14 - What other writers or writings are important for your work, or simply your life outside of your work?
In my conversation with Anastasios Karnazes (up at Blue Arrangements) I made a list of most of the writers I’ve encountered so far who use spelling in an interesting way. But for now I just want to say that Leslie Scalapino has been huge for me. This is for a lot of reasons. One is just that she writes really good images. She collages them and isolates certain surface effects that make things appear in your mind with a kind of glistening clarity. More abstractly, she is interested in getting into deep, specific analysis of time and space in order to create sympathy among people and creatures, while also undermining normalized social relations. She talks openly about her theoretical goals within her poems, without simplifying or compromising, while at the same time reinventing syntax to embody those goals. She weds intuition and reason. A lot of times, writing can be broken down into writing about (i.e. discursive writing that says exactly what it means), and writing as (i.e. “slant” writing that embodies its topic rather than actually saying it). Scalapino’s writing is both as and about, which makes it difficult but also wonderful.

15 - What would you like to do that you haven't yet done?
Make a pop-up book. Make a video game. Understand fonts.

16 - If you could pick any other occupation to attempt, what would it be? Or, alternately, what do you think you would have ended up doing had you not been a writer?
Retired physicist writing about consciousness.

17 - What made you write, as opposed to doing something else?

I think 1) writing has always felt like it has the most capacity to express ideas, or at least to provide the most direct contact with ideas, 2) books, kind of like video games, directly use your mind to create their world. Writing seems to rely more heavily on actively structuring your phenomena in order to exist, as compared to movies or images, which go on playing or hanging on the wall regardless of your attention. I say writing is also similar to video games because games are static until you enter them and start moving and doing things. They are about what you can do once you’re in them, and I think poetry is somewhat similar. What do you do with the poem while you’re in it? 3) Writing is the easiest art form to get up and running! You don’t need a whole crew or a lot of supplies, just a word doc.

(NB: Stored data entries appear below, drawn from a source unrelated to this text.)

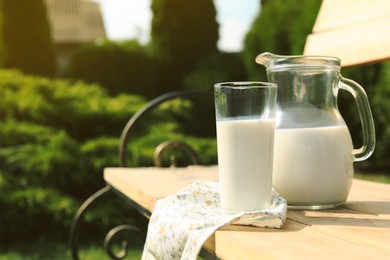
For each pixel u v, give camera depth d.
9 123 4.67
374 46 1.47
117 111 5.05
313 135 1.00
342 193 1.00
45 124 4.98
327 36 1.69
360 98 1.05
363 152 1.04
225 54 7.22
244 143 0.90
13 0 7.76
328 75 1.03
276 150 1.02
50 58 7.89
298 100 1.03
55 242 4.10
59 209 4.06
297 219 0.90
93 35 16.97
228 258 0.76
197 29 7.74
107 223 4.07
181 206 0.97
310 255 0.65
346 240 0.73
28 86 5.23
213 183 1.05
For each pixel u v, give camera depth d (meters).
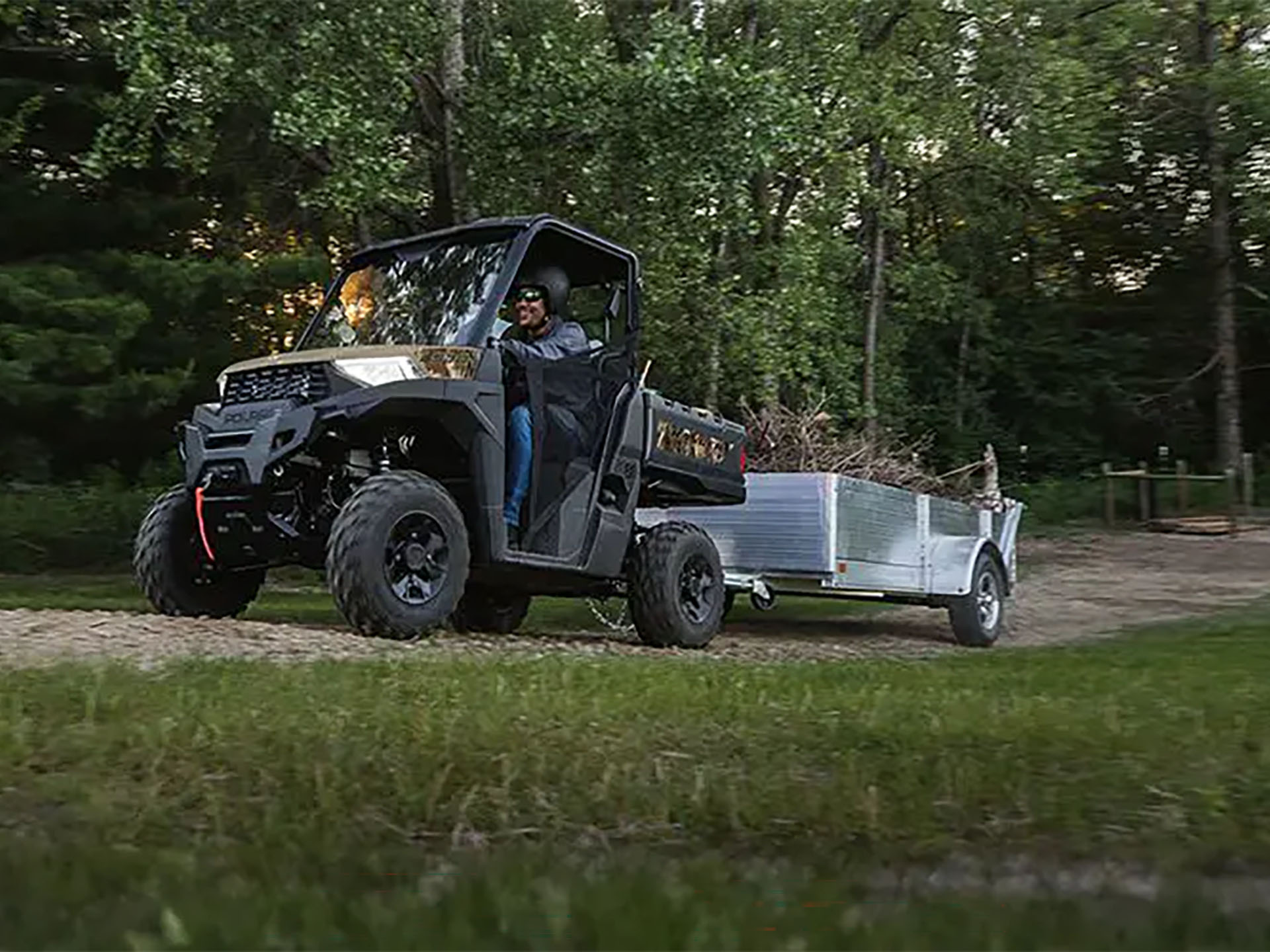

18 - What was the last great book you read? What was the last great film?
Book - Courtship of Lapwings by Maggie O'Sullivan

Movie - After Life by Hirokazu Koreeda

19 - What are you currently working on?
I lost my brother last year. He was 18 and his death has devastated my family. I want to think beyond death as annihilation and poetry as an emotional reaction to that annihilation. I want to write something that sees the world as an ecology of souls, where souls are the world and what holds the world together. Individuality, memory, and personal connection are—at some reductive physical level of explanation—temporary phenomena, they are thermodynamically lossy and eventually unsustainable, but I want to write towards some further level where those things are recovered, where that which emerges (say, your love for the loved one) is just as real as that which it emerges from (say, a series of events in which repeated interactions between two organisms lead to resonant brain functions), where the dead and living and the yet-to-be born coexist—where unity, multiplicity, individuality, and the impersonal phase into and out of one another, and the afterlife and reincarnation, nothingness and everythingness, devastating loss and eternal presence, are all thinkable in the same breath. I see this as widening the kind of typing and thinking I talked about in some of the earlier questions. I’m not ready to talk about exactly what sort of poem/book this all amounts to, but this is where I’m trying to go, as huge and vague as it sounds.